確かに隠したはずなのにおかしい……と俺様が思っていると、そんな俺様にワカモからそう声がかけられる。

 

「え……お前が……?」

「はい。タツミさんの話によるとそろそろ妹さんが部屋に帰ってくるのでしょう?であれば、このような物を部屋に置いておくのはよろしくないでしょう。私は今からお暇させていただきますので、その時についでに持っていって外で処分しておきますわ。」

 

……なるほど、そういうことだったのか。

そいつは正直願ってもない申し出ではある。

 

このシーツやゴム等は本来であれば俺様が責任を持って処理すべきものなのは間違いないだろう。

けど、流石に今から処分しに行く暇はないだろうからそうなるとイブキを部屋に迎え入れて寝かしつけてからになっちまうしそうなるとイブキと同じ部屋に行為後の道具を置きっぱなしと言う事になる。

バレなければ問題ない……いやバレなくても大問題だけど一旦それは置いとくとして、流石にイブキと同じ空間にそんなものを置いておくのは憚られるからな。

 

それに警備ロボットが巡回しているとは言え、俺様達は昼間にヘルメット団の襲撃を受けているから連中が夜襲を仕掛けてこないとも限らない。

そうなると処分しに言っている間はイブキを部屋に1人で放置することになるわけでかなり危険だ。

俺様としてはそれだけは避けたかったので、正直ワカモが処分してくれるのであればこんなにありがたいことはないだろう。

 

「分かった。すまないが、頼んでもいいか?」

「はい、このくらいお安い御用です♡」

「……ありがとう、恩に着る。」

 

俺様が頭を下げながら礼を言うと、ワカモは「気にしないで下さい」と声を掛けてくれた。

 

「ウフフ、それではタツミさんの妹さんと鉢合わせする前に私はこの辺りで失礼すると致します。」

 

そう言うと、ワカモはベッドから立ち上がり使用済み用具がまとめられたゴミ袋を手に取りながらそう言った。

 

「あぁ、色々悪かった。体には気をつけてな。」

 

そんなワカモに俺様はそう声を掛け、彼女を送り出すために部屋のドアノブにてをかけようとした瞬間だった。

 

ーコンコンー

 

突然、俺様の部屋のドアがノックされる。

 

「……!?」

 

あまりにも唐突で予想だにしなかった出来事に俺様は一瞬硬直するがすぐにハッと我に返ると、後ろにいるワカモに対して隠れろとのジェスチャーを送った。
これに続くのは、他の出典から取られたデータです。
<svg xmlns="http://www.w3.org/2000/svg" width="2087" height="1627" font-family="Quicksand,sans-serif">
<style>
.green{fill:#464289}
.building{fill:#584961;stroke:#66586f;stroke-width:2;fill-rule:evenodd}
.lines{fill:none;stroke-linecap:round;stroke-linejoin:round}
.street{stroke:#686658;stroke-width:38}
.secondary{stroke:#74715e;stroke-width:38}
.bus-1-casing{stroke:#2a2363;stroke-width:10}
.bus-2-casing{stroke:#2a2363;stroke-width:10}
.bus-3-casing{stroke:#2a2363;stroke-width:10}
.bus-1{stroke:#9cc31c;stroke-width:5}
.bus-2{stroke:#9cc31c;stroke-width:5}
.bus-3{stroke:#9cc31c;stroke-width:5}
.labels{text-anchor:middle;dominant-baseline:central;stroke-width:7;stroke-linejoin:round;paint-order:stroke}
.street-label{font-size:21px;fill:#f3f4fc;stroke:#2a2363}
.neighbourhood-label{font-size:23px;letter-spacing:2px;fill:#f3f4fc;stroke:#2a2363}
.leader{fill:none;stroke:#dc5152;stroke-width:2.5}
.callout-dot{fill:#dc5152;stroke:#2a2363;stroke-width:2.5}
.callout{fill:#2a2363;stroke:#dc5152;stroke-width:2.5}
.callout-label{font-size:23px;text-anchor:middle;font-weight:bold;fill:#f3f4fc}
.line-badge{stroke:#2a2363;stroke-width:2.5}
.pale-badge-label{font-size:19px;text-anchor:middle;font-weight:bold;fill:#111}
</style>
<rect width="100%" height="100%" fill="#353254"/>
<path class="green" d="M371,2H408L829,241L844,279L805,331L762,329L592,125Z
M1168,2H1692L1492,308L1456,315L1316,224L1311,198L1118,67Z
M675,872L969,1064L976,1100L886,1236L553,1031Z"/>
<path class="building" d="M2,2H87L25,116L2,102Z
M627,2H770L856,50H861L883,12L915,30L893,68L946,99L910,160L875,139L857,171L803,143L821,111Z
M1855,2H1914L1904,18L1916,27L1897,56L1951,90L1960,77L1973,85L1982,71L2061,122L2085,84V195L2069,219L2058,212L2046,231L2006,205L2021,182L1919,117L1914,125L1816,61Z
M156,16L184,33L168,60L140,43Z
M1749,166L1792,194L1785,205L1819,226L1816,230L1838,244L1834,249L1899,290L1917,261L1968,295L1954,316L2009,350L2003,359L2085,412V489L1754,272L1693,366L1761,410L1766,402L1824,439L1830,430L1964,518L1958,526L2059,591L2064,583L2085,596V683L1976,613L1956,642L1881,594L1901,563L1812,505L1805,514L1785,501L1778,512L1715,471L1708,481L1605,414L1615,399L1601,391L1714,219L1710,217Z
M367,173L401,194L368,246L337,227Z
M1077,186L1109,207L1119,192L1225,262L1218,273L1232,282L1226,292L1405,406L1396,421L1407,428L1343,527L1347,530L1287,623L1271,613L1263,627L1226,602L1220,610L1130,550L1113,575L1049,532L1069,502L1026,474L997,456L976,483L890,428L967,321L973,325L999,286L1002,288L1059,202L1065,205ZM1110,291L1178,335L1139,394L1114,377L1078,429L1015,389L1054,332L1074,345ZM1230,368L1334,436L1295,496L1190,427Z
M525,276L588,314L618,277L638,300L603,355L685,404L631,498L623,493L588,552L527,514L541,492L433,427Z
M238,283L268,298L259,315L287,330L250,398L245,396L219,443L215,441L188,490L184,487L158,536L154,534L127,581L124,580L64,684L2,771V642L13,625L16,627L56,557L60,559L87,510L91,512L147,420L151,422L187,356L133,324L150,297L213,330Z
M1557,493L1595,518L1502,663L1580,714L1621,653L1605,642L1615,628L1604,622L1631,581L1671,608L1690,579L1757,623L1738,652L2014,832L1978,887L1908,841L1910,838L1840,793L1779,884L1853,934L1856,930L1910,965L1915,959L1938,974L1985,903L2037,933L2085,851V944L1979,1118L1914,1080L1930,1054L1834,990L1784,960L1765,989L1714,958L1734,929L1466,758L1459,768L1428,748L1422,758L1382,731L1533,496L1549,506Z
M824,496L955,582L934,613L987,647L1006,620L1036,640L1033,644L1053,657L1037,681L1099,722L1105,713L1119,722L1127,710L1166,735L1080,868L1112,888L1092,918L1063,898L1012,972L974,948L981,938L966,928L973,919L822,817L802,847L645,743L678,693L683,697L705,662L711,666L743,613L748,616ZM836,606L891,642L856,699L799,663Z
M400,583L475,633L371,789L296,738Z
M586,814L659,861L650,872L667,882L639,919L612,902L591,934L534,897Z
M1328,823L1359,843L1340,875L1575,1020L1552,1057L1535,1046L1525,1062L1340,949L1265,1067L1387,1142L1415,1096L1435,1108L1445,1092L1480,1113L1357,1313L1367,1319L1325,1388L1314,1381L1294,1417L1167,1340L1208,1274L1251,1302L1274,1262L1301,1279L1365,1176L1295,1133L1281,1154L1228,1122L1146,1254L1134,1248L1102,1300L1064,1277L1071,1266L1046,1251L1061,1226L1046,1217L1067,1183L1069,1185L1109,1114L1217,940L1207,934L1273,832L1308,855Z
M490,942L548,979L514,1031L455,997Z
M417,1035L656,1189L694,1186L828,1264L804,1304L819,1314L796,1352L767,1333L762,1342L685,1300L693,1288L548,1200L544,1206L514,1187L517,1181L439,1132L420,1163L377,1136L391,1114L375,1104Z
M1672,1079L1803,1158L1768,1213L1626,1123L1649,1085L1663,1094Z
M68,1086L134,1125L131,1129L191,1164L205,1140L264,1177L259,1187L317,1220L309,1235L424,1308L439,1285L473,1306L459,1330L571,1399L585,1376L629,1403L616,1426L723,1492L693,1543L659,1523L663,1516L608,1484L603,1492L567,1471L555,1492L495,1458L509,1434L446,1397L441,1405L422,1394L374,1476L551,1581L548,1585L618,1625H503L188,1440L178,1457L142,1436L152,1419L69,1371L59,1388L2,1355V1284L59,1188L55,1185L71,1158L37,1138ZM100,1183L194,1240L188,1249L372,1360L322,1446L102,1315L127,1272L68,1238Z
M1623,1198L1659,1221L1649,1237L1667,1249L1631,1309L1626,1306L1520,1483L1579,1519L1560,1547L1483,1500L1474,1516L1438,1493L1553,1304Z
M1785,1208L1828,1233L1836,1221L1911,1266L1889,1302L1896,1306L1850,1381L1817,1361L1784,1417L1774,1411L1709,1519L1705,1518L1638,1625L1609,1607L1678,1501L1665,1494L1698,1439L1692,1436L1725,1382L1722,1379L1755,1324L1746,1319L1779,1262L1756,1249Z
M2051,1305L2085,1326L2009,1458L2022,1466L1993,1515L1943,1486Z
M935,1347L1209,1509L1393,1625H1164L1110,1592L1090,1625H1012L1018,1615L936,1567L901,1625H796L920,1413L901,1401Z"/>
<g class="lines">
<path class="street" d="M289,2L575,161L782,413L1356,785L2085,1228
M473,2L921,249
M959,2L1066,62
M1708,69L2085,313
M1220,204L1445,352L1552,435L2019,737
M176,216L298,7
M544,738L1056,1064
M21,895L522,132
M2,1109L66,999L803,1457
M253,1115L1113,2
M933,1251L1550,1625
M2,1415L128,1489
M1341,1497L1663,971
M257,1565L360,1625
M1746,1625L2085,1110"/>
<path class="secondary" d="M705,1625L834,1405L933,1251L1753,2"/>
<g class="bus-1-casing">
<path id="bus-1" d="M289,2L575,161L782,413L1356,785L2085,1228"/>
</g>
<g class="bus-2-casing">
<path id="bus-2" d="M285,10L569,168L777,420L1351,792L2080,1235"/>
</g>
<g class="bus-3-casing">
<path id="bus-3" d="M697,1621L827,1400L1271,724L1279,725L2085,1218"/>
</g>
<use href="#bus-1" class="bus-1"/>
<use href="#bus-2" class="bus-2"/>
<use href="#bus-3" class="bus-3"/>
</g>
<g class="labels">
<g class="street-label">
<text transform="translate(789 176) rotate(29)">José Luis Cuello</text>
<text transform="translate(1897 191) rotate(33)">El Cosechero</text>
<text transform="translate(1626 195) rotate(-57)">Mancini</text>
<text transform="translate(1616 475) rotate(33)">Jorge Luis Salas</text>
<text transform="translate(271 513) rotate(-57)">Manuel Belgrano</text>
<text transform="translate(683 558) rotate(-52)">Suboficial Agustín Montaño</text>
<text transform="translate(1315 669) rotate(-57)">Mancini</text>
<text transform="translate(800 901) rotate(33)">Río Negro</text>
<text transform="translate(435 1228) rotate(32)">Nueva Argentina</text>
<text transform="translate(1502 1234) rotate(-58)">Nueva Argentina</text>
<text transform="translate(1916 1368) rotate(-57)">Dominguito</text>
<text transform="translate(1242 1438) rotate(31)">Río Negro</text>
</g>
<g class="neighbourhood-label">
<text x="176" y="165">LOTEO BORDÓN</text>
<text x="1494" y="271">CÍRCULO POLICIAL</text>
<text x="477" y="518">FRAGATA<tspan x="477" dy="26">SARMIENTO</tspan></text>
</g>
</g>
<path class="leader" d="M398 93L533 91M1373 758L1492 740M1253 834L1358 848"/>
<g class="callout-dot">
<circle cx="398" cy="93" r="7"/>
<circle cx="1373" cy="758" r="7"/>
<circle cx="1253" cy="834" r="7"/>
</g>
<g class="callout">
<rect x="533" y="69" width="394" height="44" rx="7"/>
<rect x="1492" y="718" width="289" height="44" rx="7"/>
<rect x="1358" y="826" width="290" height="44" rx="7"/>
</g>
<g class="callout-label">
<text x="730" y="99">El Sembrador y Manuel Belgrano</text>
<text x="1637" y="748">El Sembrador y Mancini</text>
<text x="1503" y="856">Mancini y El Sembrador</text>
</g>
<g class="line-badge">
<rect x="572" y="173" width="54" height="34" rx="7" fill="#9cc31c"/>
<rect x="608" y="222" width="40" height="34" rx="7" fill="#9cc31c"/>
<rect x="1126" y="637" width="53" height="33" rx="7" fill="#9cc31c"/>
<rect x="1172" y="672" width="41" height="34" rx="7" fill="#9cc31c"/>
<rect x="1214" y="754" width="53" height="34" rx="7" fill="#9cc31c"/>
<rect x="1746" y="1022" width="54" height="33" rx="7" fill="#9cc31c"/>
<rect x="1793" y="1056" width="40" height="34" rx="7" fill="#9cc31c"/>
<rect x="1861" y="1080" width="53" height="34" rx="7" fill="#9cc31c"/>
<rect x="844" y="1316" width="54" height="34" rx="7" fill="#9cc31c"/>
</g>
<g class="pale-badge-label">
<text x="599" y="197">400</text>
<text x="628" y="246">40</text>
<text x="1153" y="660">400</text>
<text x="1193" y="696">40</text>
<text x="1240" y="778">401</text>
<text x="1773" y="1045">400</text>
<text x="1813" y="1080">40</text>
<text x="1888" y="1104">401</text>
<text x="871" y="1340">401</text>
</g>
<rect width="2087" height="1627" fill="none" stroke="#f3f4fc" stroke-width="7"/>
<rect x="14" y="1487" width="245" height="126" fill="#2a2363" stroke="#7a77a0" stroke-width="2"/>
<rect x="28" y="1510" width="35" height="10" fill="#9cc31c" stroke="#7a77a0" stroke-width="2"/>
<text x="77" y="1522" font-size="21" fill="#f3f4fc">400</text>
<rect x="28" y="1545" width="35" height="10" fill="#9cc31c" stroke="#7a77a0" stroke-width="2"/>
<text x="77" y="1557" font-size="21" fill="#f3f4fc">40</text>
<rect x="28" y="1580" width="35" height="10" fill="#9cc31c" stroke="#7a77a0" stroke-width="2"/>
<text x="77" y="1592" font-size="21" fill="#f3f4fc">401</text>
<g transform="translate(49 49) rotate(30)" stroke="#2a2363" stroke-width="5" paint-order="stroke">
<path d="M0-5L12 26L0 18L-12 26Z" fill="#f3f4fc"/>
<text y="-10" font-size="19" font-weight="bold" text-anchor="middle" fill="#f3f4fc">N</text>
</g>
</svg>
どう考えてもこのノックはイブキが部屋へ戻ってきたと言う合図にほかならないだろう。

となると、この部屋にワカモが居る状況を目撃されるのは絶対にマズいことは火を見るよりも明らかだ。

 

(頼むワカモ!どこかに隠れてくれ!)

(……こくり。)

 

ワカモもそれを理解してくれたのか、彼女は声を出さずに首を縦に一回振るとゴミ袋を持って素早く近くにあったクローゼットの中へと身を隠す。

俺様はしっかりワカモがクローゼットの扉を閉めたのを確認すると、イブキを迎え入れるために扉を開いた。

 

ーガチャリー

 

「よぉ!おかえりイブ……」

“やぁタツミ、遅くにごめんね。イブキを連れてきたよ。”

「……え、先生?」

 

するとそこには、にこやかな笑顔を浮かべながら俺様に向かって空いている片手を振ってくる先生。

そして、先生に背負われ彼女の背中で幸せそうに寝息を立てているイブキの姿があった。